---------- Working data ----------

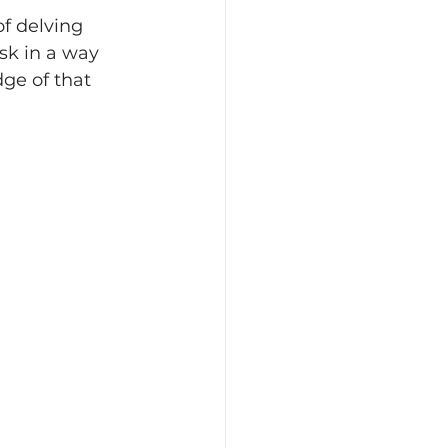
of delving 
sk in a way 
ge of that 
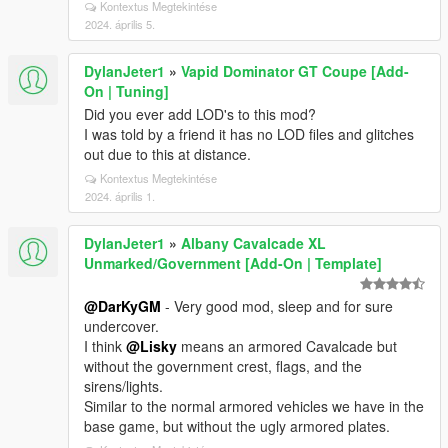
Kontextus Megtekintése
2024. április 5.
DylanJeter1
»
Vapid Dominator GT Coupe [Add-
On | Tuning]
Did you ever add LOD's to this mod?
I was told by a friend it has no LOD files and glitches
out due to this at distance.
Kontextus Megtekintése
2024. április 1.
DylanJeter1
»
Albany Cavalcade XL
Unmarked/Government [Add-On | Template]
@DarKyGM
- Very good mod, sleep and for sure
undercover.
I think
@Lisky
means an armored Cavalcade but
without the government crest, flags, and the
sirens/lights.
Similar to the normal armored vehicles we have in the
base game, but without the ugly armored plates.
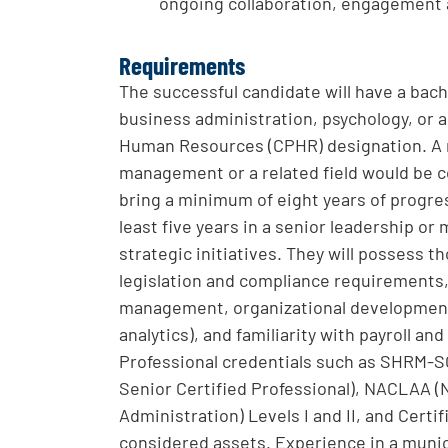
ongoing collaboration, engagement a
Requirements
The successful candidate will have a ba
business administration, psychology, or a
Human Resources (CPHR) designation. A 
management or a related field would be co
bring a minimum of eight years of progre
least five years in a senior leadership 
strategic initiatives. They will possess
legislation and compliance requirements
management, organizational development,
analytics), and familiarity with payroll
Professional credentials such as SHRM-
Senior Certified Professional), NACLAA (N
Administration) Levels I and II, and Cer
considered assets. Experience in a munic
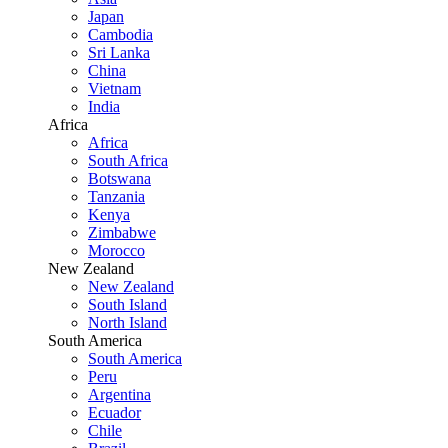
Japan
Cambodia
Sri Lanka
China
Vietnam
India
Africa
Africa
South Africa
Botswana
Tanzania
Kenya
Zimbabwe
Morocco
New Zealand
New Zealand
South Island
North Island
South America
South America
Peru
Argentina
Ecuador
Chile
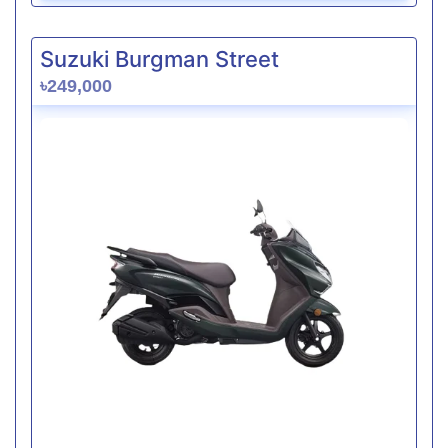
Suzuki Burgman Street
৳249,000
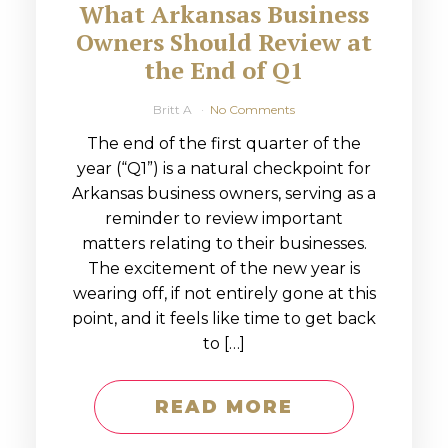
What Arkansas Business
Owners Should Review at
the End of Q1
Britt A
No Comments
The end of the first quarter of the
year (“Q1”) is a natural checkpoint for
Arkansas business owners, serving as a
reminder to review important
matters relating to their businesses.
The excitement of the new year is
wearing off, if not entirely gone at this
point, and it feels like time to get back
to […]
READ MORE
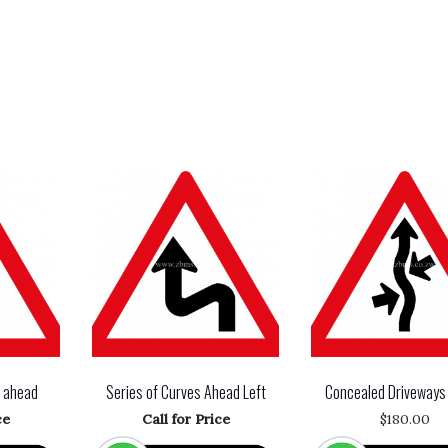
n ahead
Series of Curves Ahead Left
Concealed Driveways
ce
Call for Price
$
180.00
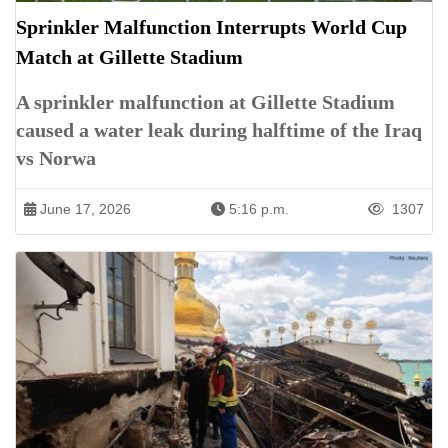
Sprinkler Malfunction Interrupts World Cup
Match at Gillette Stadium
A sprinkler malfunction at Gillette Stadium
caused a water leak during halftime of the Iraq
vs Norwa
June 17, 2026
5:16 p.m.
1307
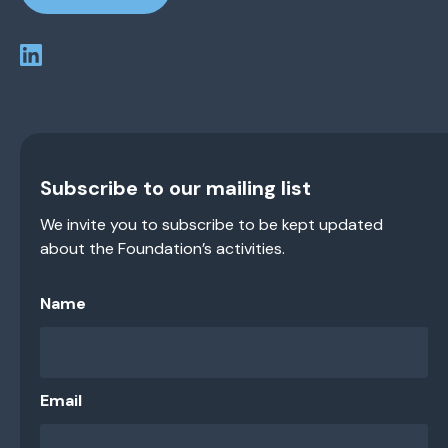
Subscribe to our mailing list
We invite you to subscribe to be kept updated
about the Foundation’s activities.
Name
Email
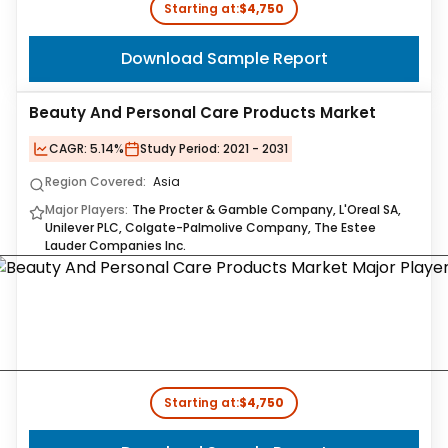
Starting at:
$4,750
Download Sample Report
Beauty And Personal Care Products Market
CAGR:
5.14%
Study Period:
2021 - 2031
Region Covered:
Asia
Major Players:
The Procter & Gamble Company, L'Oreal SA,
Unilever PLC, Colgate-Palmolive Company, The Estee
Lauder Companies Inc.
Starting at:
$4,750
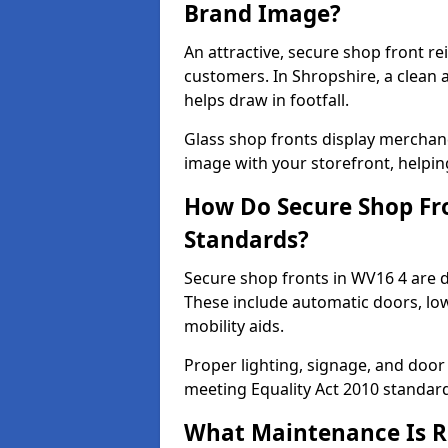
Brand Image?
An attractive, secure shop front r
customers. In Shropshire, a clean
helps draw in footfall.
Glass shop fronts display merchand
image with your storefront, helpin
How Do Secure Shop Fro
Standards?
Secure shop fronts in WV16 4 are d
These include automatic doors, low
mobility aids.
Proper lighting, signage, and door
meeting Equality Act 2010 standar
What Maintenance Is Re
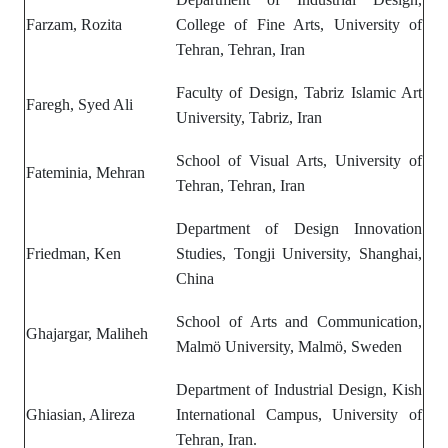
Farzam, Rozita
College of Fine Arts, University of
Tehran, Tehran, Iran
Faculty of Design, Tabriz Islamic Art
Faregh, Syed Ali
University, Tabriz, Iran
School of Visual Arts, University of
Fateminia, Mehran
Tehran, Tehran, Iran
Department of
Design Innovation
Friedman, Ken
Studies,
Tongji University, Shanghai,
China
School of Arts and Communication,
Ghajargar, Maliheh
Malmö University, Malmö, Sweden
Department of Industrial Design, Kish
Ghiasian, Alireza
International Campus, University of
Tehran, Iran.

----------

- Try it
Copy the data precisely. Skip every picture.

- Answer space
of delving 
sk in a way 
ge of that 
Kontextus Megtekintése
2024. április 5.
DylanJeter1
»
Vapid Dominator GT Coupe [Add-
On | Tuning]
Did you ever add LOD's to this mod?
I was told by a friend it has no LOD files and glitches
out due to this at distance.
Kontextus Megtekintése
2024. április 1.
DylanJeter1
»
Albany Cavalcade XL
Unmarked/Government [Add-On | Template]
@DarKyGM
- Very good mod, sleep and for sure
undercover.
I think
@Lisky
means an armored Cavalcade but
without the government crest, flags, and the
sirens/lights.
Similar to the normal armored vehicles we have in the
base game, but without the ugly armored plates.
ongoing collaboration, engagement a
Requirements
The successful candidate will have a ba
business administration, psychology, or a
Human Resources (CPHR) designation. A 
management or a related field would be co
bring a minimum of eight years of progre
least five years in a senior leadership 
strategic initiatives. They will possess
legislation and compliance requirements
management, organizational development,
analytics), and familiarity with payroll
Professional credentials such as SHRM-
Senior Certified Professional), NACLAA (N
Administration) Levels I and II, and Cer
considered assets. Experience in a munic
Japan
Cambodia
Sri Lanka
China
Vietnam
India
Africa
Africa
South Africa
Botswana
Tanzania
Kenya
Zimbabwe
Morocco
New Zealand
New Zealand
South Island
North Island
South America
South America
Peru
Argentina
Ecuador
Chile
Suzuki Burgman Street
৳249,000
What Arkansas Business
Owners Should Review at
the End of Q1
Britt A
No Comments
The end of the first quarter of the
year (“Q1”) is a natural checkpoint for
Arkansas business owners, serving as a
reminder to review important
matters relating to their businesses.
The excitement of the new year is
wearing off, if not entirely gone at this
point, and it feels like time to get back
to […]
READ MORE
n ahead
Series of Curves Ahead Left
Concealed Driveways
ce
Call for Price
$
180.00
Sprinkler Malfunction Interrupts World Cup
Match at Gillette Stadium
A sprinkler malfunction at Gillette Stadium
caused a water leak during halftime of the Iraq
vs Norwa
June 17, 2026
5:16 p.m.
1307
Subscribe to our mailing list
We invite you to subscribe to be kept updated
about the Foundation’s activities.
Name
Email
Starting at:
$4,750
Download Sample Report
Beauty And Personal Care Products Market
CAGR:
5.14%
Study Period:
2021 - 2031
Region Covered:
Asia
Major Players:
The Procter & Gamble Company, L'Oreal SA,
Unilever PLC, Colgate-Palmolive Company, The Estee
Lauder Companies Inc.
Starting at:
$4,750
Brand Image?
An attractive, secure shop front r
customers. In Shropshire, a clean
helps draw in footfall.
Glass shop fronts display merchand
image with your storefront, helpin
How Do Secure Shop Fro
Standards?
Secure shop fronts in WV16 4 are d
These include automatic doors, low
mobility aids.
Proper lighting, signage, and door
meeting Equality Act 2010 standar
What Maintenance Is Re
Farzam, Rozita
College of Fine Arts, University of
Tehran, Tehran, Iran
Faculty of Design, Tabriz Islamic Art
Faregh, Syed Ali
University, Tabriz, Iran
School of Visual Arts, University of
Fateminia, Mehran
Tehran, Tehran, Iran
Department of
Design Innovation
Friedman, Ken
Studies,
Tongji University, Shanghai,
China
School of Arts and Communication,
Ghajargar, Maliheh
Malmö University, Malmö, Sweden
Department of Industrial Design, Kish
Ghiasian, Alireza
International Campus, University of
Tehran, Iran.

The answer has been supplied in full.